YOUR GOAL: Reproduce the text of every entry below verbatim, line by line, with no additions, omissions, or changes.

PROVIDED ENTRIES:
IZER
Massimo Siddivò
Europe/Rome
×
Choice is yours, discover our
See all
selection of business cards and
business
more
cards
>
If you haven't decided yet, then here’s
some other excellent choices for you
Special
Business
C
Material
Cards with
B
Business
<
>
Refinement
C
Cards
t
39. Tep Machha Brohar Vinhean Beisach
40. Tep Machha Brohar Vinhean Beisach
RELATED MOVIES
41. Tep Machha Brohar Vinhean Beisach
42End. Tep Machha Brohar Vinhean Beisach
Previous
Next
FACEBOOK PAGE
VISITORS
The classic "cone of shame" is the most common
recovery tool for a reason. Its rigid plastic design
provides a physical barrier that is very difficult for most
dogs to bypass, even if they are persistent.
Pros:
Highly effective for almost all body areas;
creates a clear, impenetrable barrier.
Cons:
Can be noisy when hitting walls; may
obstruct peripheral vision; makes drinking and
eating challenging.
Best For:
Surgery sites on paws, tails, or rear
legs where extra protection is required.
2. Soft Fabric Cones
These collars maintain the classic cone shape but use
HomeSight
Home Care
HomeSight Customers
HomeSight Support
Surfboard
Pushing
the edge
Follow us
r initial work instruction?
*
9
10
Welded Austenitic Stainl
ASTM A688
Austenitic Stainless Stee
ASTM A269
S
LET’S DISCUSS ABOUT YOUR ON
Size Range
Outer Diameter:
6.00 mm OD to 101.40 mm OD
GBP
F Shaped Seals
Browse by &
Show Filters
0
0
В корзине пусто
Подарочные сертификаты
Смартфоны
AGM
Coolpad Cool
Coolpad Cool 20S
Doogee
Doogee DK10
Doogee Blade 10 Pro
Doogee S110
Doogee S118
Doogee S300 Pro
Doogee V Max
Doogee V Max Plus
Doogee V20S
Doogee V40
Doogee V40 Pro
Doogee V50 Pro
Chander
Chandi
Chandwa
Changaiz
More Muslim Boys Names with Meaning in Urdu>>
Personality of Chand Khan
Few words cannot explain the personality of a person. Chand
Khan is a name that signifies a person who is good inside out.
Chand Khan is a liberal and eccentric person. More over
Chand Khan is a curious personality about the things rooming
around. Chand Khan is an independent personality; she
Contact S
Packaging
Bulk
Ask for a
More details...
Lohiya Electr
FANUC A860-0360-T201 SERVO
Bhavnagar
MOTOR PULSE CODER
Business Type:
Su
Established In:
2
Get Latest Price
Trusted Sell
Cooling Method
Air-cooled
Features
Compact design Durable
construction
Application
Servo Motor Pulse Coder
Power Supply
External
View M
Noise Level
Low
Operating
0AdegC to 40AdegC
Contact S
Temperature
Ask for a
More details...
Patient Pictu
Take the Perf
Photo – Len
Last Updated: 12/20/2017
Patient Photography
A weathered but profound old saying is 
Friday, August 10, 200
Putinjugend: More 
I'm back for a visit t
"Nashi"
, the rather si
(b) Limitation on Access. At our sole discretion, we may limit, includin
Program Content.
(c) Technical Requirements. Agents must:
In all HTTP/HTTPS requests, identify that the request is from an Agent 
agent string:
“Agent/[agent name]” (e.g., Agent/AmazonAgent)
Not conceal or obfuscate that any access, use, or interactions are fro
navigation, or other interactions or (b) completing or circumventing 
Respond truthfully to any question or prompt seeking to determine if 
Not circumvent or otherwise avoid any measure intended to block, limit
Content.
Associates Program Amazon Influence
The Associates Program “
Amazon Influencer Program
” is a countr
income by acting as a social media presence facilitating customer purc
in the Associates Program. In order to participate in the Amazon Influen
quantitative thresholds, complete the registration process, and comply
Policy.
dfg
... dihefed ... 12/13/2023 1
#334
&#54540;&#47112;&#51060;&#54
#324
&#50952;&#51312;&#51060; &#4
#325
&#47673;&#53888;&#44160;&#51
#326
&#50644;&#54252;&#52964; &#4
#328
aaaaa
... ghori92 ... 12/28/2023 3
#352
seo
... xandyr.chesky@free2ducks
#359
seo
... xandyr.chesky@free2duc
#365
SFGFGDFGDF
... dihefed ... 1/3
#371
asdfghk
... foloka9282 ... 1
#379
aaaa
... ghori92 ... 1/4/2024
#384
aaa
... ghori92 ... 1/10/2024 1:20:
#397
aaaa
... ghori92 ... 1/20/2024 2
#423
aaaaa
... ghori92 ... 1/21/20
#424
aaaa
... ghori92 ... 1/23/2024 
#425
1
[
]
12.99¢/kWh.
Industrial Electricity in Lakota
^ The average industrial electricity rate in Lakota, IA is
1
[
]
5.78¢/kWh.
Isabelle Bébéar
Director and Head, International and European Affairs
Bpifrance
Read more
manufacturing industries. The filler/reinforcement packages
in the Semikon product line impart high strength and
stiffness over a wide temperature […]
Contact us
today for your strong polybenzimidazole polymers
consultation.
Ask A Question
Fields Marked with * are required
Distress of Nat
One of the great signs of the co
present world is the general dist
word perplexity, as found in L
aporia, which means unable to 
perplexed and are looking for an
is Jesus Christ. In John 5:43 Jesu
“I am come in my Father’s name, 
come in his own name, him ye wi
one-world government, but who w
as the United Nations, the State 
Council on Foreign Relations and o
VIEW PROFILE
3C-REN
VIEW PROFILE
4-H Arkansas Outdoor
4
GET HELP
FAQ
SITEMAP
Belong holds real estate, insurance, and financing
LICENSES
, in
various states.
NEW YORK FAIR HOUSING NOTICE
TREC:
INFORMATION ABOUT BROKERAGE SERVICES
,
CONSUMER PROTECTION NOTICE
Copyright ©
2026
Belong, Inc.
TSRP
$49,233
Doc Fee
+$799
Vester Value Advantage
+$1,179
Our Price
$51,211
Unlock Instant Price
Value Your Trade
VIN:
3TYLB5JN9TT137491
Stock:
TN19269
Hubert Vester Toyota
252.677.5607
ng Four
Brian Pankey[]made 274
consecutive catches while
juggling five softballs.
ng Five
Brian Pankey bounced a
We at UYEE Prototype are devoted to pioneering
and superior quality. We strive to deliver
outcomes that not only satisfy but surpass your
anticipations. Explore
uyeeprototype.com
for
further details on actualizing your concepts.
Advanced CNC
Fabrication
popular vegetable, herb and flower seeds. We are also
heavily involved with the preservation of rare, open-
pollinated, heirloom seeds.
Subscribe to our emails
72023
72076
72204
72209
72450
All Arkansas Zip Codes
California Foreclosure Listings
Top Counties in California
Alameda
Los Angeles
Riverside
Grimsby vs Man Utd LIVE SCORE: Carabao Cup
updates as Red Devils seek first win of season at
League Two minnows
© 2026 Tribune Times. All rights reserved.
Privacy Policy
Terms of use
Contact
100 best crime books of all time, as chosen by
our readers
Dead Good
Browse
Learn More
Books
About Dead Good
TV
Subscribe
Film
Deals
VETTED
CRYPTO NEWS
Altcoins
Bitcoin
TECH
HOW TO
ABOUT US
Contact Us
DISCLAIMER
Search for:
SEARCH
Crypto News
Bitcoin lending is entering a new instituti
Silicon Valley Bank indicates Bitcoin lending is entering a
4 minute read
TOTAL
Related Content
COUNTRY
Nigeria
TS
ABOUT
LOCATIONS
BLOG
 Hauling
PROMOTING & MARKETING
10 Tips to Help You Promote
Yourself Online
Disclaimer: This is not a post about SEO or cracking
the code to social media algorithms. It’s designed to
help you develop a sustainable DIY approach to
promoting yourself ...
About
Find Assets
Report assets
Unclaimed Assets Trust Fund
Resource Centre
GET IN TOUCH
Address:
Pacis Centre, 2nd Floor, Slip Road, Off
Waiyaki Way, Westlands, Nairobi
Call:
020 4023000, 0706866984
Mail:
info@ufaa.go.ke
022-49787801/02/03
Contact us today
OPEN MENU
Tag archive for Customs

ANSWER SECTION:
IZER
Massimo Siddivò
Europe/Rome
×
Choice is yours, discover our
See all
selection of business cards and
business
more
cards
>
If you haven't decided yet, then here’s
some other excellent choices for you
Special
Business
C
Material
Cards with
B
Business
<
>
Refinement
C
Cards
t
39. Tep Machha Brohar Vinhean Beisach
40. Tep Machha Brohar Vinhean Beisach
RELATED MOVIES
41. Tep Machha Brohar Vinhean Beisach
42End. Tep Machha Brohar Vinhean Beisach
Previous
Next
FACEBOOK PAGE
VISITORS
The classic "cone of shame" is the most common
recovery tool for a reason. Its rigid plastic design
provides a physical barrier that is very difficult for most
dogs to bypass, even if they are persistent.
Pros:
Highly effective for almost all body areas;
creates a clear, impenetrable barrier.
Cons:
Can be noisy when hitting walls; may
obstruct peripheral vision; makes drinking and
eating challenging.
Best For:
Surgery sites on paws, tails, or rear
legs where extra protection is required.
2. Soft Fabric Cones
These collars maintain the classic cone shape but use
HomeSight
Home Care
HomeSight Customers
HomeSight Support
Surfboard
Pushing
the edge
Follow us
r initial work instruction?
*
9
10
Welded Austenitic Stainl
ASTM A688
Austenitic Stainless Stee
ASTM A269
S
LET’S DISCUSS ABOUT YOUR ON
Size Range
Outer Diameter:
6.00 mm OD to 101.40 mm OD
GBP
F Shaped Seals
Browse by &
Show Filters
0
0
В корзине пусто
Подарочные сертификаты
Смартфоны
AGM
Coolpad Cool
Coolpad Cool 20S
Doogee
Doogee DK10
Doogee Blade 10 Pro
Doogee S110
Doogee S118
Doogee S300 Pro
Doogee V Max
Doogee V Max Plus
Doogee V20S
Doogee V40
Doogee V40 Pro
Doogee V50 Pro
Chander
Chandi
Chandwa
Changaiz
More Muslim Boys Names with Meaning in Urdu>>
Personality of Chand Khan
Few words cannot explain the personality of a person. Chand
Khan is a name that signifies a person who is good inside out.
Chand Khan is a liberal and eccentric person. More over
Chand Khan is a curious personality about the things rooming
around. Chand Khan is an independent personality; she
Contact S
Packaging
Bulk
Ask for a
More details...
Lohiya Electr
FANUC A860-0360-T201 SERVO
Bhavnagar
MOTOR PULSE CODER
Business Type:
Su
Established In:
2
Get Latest Price
Trusted Sell
Cooling Method
Air-cooled
Features
Compact design Durable
construction
Application
Servo Motor Pulse Coder
Power Supply
External
View M
Noise Level
Low
Operating
0AdegC to 40AdegC
Contact S
Temperature
Ask for a
More details...
Patient Pictu
Take the Perf
Photo – Len
Last Updated: 12/20/2017
Patient Photography
A weathered but profound old saying is 
Friday, August 10, 200
Putinjugend: More 
I'm back for a visit t
"Nashi"
, the rather si
(b) Limitation on Access. At our sole discretion, we may limit, includin
Program Content.
(c) Technical Requirements. Agents must:
In all HTTP/HTTPS requests, identify that the request is from an Agent 
agent string:
“Agent/[agent name]” (e.g., Agent/AmazonAgent)
Not conceal or obfuscate that any access, use, or interactions are fro
navigation, or other interactions or (b) completing or circumventing 
Respond truthfully to any question or prompt seeking to determine if 
Not circumvent or otherwise avoid any measure intended to block, limit
Content.
Associates Program Amazon Influence
The Associates Program “
Amazon Influencer Program
” is a countr
income by acting as a social media presence facilitating customer purc
in the Associates Program. In order to participate in the Amazon Influen
quantitative thresholds, complete the registration process, and comply
Policy.
dfg
... dihefed ... 12/13/2023 1
#334
&#54540;&#47112;&#51060;&#54
#324
&#50952;&#51312;&#51060; &#4
#325
&#47673;&#53888;&#44160;&#51
#326
&#50644;&#54252;&#52964; &#4
#328
aaaaa
... ghori92 ... 12/28/2023 3
#352
seo
... xandyr.chesky@free2ducks
#359
seo
... xandyr.chesky@free2duc
#365
SFGFGDFGDF
... dihefed ... 1/3
#371
asdfghk
... foloka9282 ... 1
#379
aaaa
... ghori92 ... 1/4/2024
#384
aaa
... ghori92 ... 1/10/2024 1:20:
#397
aaaa
... ghori92 ... 1/20/2024 2
#423
aaaaa
... ghori92 ... 1/21/20
#424
aaaa
... ghori92 ... 1/23/2024 
#425
1
[
]
12.99¢/kWh.
Industrial Electricity in Lakota
^ The average industrial electricity rate in Lakota, IA is
1
[
]
5.78¢/kWh.
Isabelle Bébéar
Director and Head, International and European Affairs
Bpifrance
Read more
manufacturing industries. The filler/reinforcement packages
in the Semikon product line impart high strength and
stiffness over a wide temperature […]
Contact us
today for your strong polybenzimidazole polymers
consultation.
Ask A Question
Fields Marked with * are required
Distress of Nat
One of the great signs of the co
present world is the general dist
word perplexity, as found in L
aporia, which means unable to 
perplexed and are looking for an
is Jesus Christ. In John 5:43 Jesu
“I am come in my Father’s name, 
come in his own name, him ye wi
one-world government, but who w
as the United Nations, the State 
Council on Foreign Relations and o
VIEW PROFILE
3C-REN
VIEW PROFILE
4-H Arkansas Outdoor
4
GET HELP
FAQ
SITEMAP
Belong holds real estate, insurance, and financing
LICENSES
, in
various states.
NEW YORK FAIR HOUSING NOTICE
TREC:
INFORMATION ABOUT BROKERAGE SERVICES
,
CONSUMER PROTECTION NOTICE
Copyright ©
2026
Belong, Inc.
TSRP
$49,233
Doc Fee
+$799
Vester Value Advantage
+$1,179
Our Price
$51,211
Unlock Instant Price
Value Your Trade
VIN:
3TYLB5JN9TT137491
Stock:
TN19269
Hubert Vester Toyota
252.677.5607
ng Four
Brian Pankey[]made 274
consecutive catches while
juggling five softballs.
ng Five
Brian Pankey bounced a
We at UYEE Prototype are devoted to pioneering
and superior quality. We strive to deliver
outcomes that not only satisfy but surpass your
anticipations. Explore
uyeeprototype.com
for
further details on actualizing your concepts.
Advanced CNC
Fabrication
popular vegetable, herb and flower seeds. We are also
heavily involved with the preservation of rare, open-
pollinated, heirloom seeds.
Subscribe to our emails
72023
72076
72204
72209
72450
All Arkansas Zip Codes
California Foreclosure Listings
Top Counties in California
Alameda
Los Angeles
Riverside
Grimsby vs Man Utd LIVE SCORE: Carabao Cup
updates as Red Devils seek first win of season at
League Two minnows
© 2026 Tribune Times. All rights reserved.
Privacy Policy
Terms of use
Contact
100 best crime books of all time, as chosen by
our readers
Dead Good
Browse
Learn More
Books
About Dead Good
TV
Subscribe
Film
Deals
VETTED
CRYPTO NEWS
Altcoins
Bitcoin
TECH
HOW TO
ABOUT US
Contact Us
DISCLAIMER
Search for:
SEARCH
Crypto News
Bitcoin lending is entering a new instituti
Silicon Valley Bank indicates Bitcoin lending is entering a
4 minute read
TOTAL
Related Content
COUNTRY
Nigeria
TS
ABOUT
LOCATIONS
BLOG
 Hauling
PROMOTING & MARKETING
10 Tips to Help You Promote
Yourself Online
Disclaimer: This is not a post about SEO or cracking
the code to social media algorithms. It’s designed to
help you develop a sustainable DIY approach to
promoting yourself ...
About
Find Assets
Report assets
Unclaimed Assets Trust Fund
Resource Centre
GET IN TOUCH
Address:
Pacis Centre, 2nd Floor, Slip Road, Off
Waiyaki Way, Westlands, Nairobi
Call:
020 4023000, 0706866984
Mail:
info@ufaa.go.ke
022-49787801/02/03
Contact us today
OPEN MENU
Tag archive for Customs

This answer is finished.